> TASK GOAL
Starting at the line that contains "X186279999Y139999D01*", restate every line word for word through the end of the entries.

(Items from a dataset)
┏━━

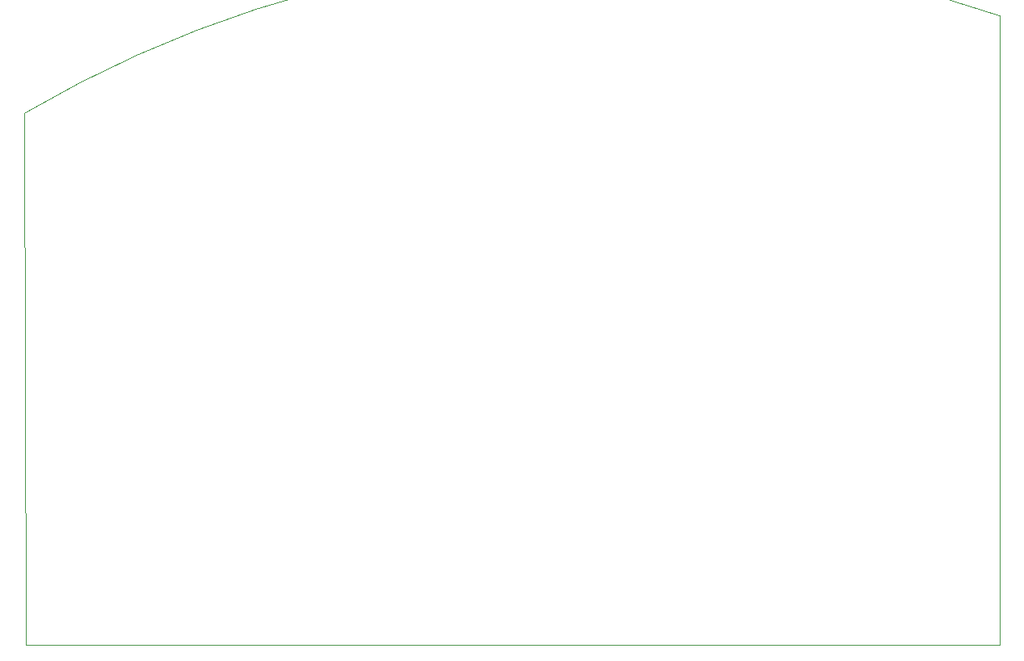
<source format=gbr>
%TF.GenerationSoftware,KiCad,Pcbnew,(5.1.10)-1*%
%TF.CreationDate,2022-01-26T12:47:26+00:00*%
%TF.ProjectId,mike_pcb_control,6d696b65-5f70-4636-925f-636f6e74726f,rev?*%
%TF.SameCoordinates,Original*%
%TF.FileFunction,Profile,NP*%
%FSLAX46Y46*%
G04 Gerber Fmt 4.6, Leading zero omitted, Abs format (unit mm)*
G04 Created by KiCad (PCBNEW (5.1.10)-1) date 2022-01-26 12:47:26*
%MOMM*%
%LPD*%
G01*
G04 APERTURE LIST*
%TA.AperFunction,Profile*%
%ADD10C,0.050000*%
%TD*%
G04 APERTURE END LIST*
D10*
X84110990Y-10072411D02*
G75*
G02*
X186279999Y139999I62169010J-105787589D01*
G01*
X186280000Y-65860000D02*
X186279999Y139999D01*
X84280000Y-65860000D02*
X186280000Y-65860000D01*
X84110990Y-10072412D02*
X84280000Y-65860000D01*
M02*

</source>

┗━━

> EXERCISE ANSWER
X186279999Y139999D01*
X84280000Y-65860000D02*
X186280000Y-65860000D01*
X84110990Y-10072412D02*
X84280000Y-65860000D01*
M02*

</source>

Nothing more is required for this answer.